Indicator matrix for categorical data in GLM.jl with DataFrames.jl

I am working with a large data set and want to run a logit regression on monthly data. For this I create a DataFrame and use the GLM package in Julia. My code looke something like that:

f=glm((Y ~  Age + Duration + Gender + Nationality + MonthIn), Data2000, Binomial(), LogitLink())

My question is, as I have monthly data I want to create dummy variables for the 12 months, or eleven when I want to use a constant. The MonthIn is just a column which have numbers for the month (eg 3 for march).

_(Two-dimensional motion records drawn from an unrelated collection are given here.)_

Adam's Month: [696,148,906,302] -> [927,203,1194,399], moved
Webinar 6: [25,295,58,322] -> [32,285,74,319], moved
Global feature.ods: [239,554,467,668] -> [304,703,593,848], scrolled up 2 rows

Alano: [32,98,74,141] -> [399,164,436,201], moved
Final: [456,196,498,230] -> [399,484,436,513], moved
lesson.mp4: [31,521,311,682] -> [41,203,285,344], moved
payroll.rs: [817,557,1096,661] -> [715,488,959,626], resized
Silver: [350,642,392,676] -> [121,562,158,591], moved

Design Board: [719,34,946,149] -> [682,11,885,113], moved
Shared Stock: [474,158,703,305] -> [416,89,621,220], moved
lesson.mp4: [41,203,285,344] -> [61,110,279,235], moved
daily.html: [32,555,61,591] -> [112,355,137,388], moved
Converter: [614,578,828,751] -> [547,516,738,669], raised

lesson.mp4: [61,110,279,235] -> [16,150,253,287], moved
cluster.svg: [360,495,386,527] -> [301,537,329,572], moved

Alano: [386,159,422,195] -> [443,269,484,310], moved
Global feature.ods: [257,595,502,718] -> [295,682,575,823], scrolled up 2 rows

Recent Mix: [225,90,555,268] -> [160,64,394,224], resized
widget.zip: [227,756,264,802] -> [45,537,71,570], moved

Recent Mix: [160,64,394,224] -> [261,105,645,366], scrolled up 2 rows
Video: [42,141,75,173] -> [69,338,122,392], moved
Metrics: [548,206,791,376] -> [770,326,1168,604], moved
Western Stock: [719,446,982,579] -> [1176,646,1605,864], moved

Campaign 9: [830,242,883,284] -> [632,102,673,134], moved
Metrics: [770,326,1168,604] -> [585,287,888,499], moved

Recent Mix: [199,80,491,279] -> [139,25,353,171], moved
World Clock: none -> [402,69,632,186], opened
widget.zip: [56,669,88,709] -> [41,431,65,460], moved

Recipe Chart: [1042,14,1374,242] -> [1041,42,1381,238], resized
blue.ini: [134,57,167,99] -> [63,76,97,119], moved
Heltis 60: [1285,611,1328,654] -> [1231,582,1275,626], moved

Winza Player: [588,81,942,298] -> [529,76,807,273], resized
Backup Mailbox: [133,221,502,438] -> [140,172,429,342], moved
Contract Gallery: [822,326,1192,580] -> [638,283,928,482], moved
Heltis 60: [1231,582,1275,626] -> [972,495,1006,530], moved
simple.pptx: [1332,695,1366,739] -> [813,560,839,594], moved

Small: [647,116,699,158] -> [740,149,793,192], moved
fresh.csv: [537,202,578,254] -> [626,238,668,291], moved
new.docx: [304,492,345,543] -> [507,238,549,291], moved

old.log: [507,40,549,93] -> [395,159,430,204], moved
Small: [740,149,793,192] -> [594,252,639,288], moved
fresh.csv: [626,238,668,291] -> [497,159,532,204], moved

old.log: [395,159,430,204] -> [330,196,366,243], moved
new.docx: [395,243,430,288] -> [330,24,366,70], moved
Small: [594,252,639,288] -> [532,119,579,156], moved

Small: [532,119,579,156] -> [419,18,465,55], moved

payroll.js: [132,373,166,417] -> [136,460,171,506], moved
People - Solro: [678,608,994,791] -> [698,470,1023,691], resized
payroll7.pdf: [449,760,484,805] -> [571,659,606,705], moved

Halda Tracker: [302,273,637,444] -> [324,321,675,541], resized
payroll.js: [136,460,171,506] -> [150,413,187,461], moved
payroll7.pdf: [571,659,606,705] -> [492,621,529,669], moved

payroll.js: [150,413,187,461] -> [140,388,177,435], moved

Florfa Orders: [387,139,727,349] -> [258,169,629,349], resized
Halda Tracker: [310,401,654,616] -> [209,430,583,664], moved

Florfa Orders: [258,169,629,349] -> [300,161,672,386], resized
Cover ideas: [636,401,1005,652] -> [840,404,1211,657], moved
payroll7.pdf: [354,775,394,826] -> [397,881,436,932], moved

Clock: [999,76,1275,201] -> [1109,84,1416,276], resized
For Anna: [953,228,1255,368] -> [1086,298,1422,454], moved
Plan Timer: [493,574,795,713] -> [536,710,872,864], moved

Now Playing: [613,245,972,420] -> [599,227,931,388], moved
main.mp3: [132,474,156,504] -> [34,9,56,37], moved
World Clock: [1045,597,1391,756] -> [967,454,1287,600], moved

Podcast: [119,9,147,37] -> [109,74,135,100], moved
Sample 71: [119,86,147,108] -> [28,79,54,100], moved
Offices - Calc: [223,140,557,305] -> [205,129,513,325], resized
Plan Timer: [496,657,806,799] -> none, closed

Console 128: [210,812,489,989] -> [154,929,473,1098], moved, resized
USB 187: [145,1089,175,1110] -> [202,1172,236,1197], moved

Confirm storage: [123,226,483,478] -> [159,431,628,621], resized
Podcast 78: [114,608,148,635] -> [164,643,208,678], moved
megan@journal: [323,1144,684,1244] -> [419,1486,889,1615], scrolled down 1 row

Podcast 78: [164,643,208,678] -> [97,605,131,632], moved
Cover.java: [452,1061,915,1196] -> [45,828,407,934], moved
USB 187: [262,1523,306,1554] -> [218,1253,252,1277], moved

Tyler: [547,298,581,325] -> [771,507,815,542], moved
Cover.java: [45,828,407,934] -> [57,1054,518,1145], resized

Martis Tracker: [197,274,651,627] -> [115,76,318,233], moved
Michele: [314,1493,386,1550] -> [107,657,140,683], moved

Now when I tried to find how this is done I just learned that in R this possibility is build in s.t. it can automatically create monthly dummies. Now one guess of mine would be to use the pooling data function build in the dataframe.jl to create an indicator matrix, but I am not sure how this or something similar would be done.

I highly appreciate any help and please feel free to ask if my question is not clear.



This topic is a test of a new service discussed here. Please, do not reply to it, but instead, use the link to StackOverflow posted at the end.

Did you ever get an answer to this? I am also having some trouble using categorical variables

It looks like the poster found their own solution and wrote it as an answer in the stackoverflow link in the original post.

Is pool!(df, [:categoricalcolumn]) still the correct solution to this? I found the same post on stackoverflow, and I’m getting UndefVarError: pool! not defined (Julia 1.1.1, DataFrames 0.19.4).

Because I’m fairly new to the language, I wasn’t able to trace the logic in GLM to figure out how—or if—a formula with a categorical predictor is expanded to an indicator matrix. My goal is to use the difference of two indicator matrices as a predictor. I wrote a function to do it, but I’d rather use an existing alternative if it’s available.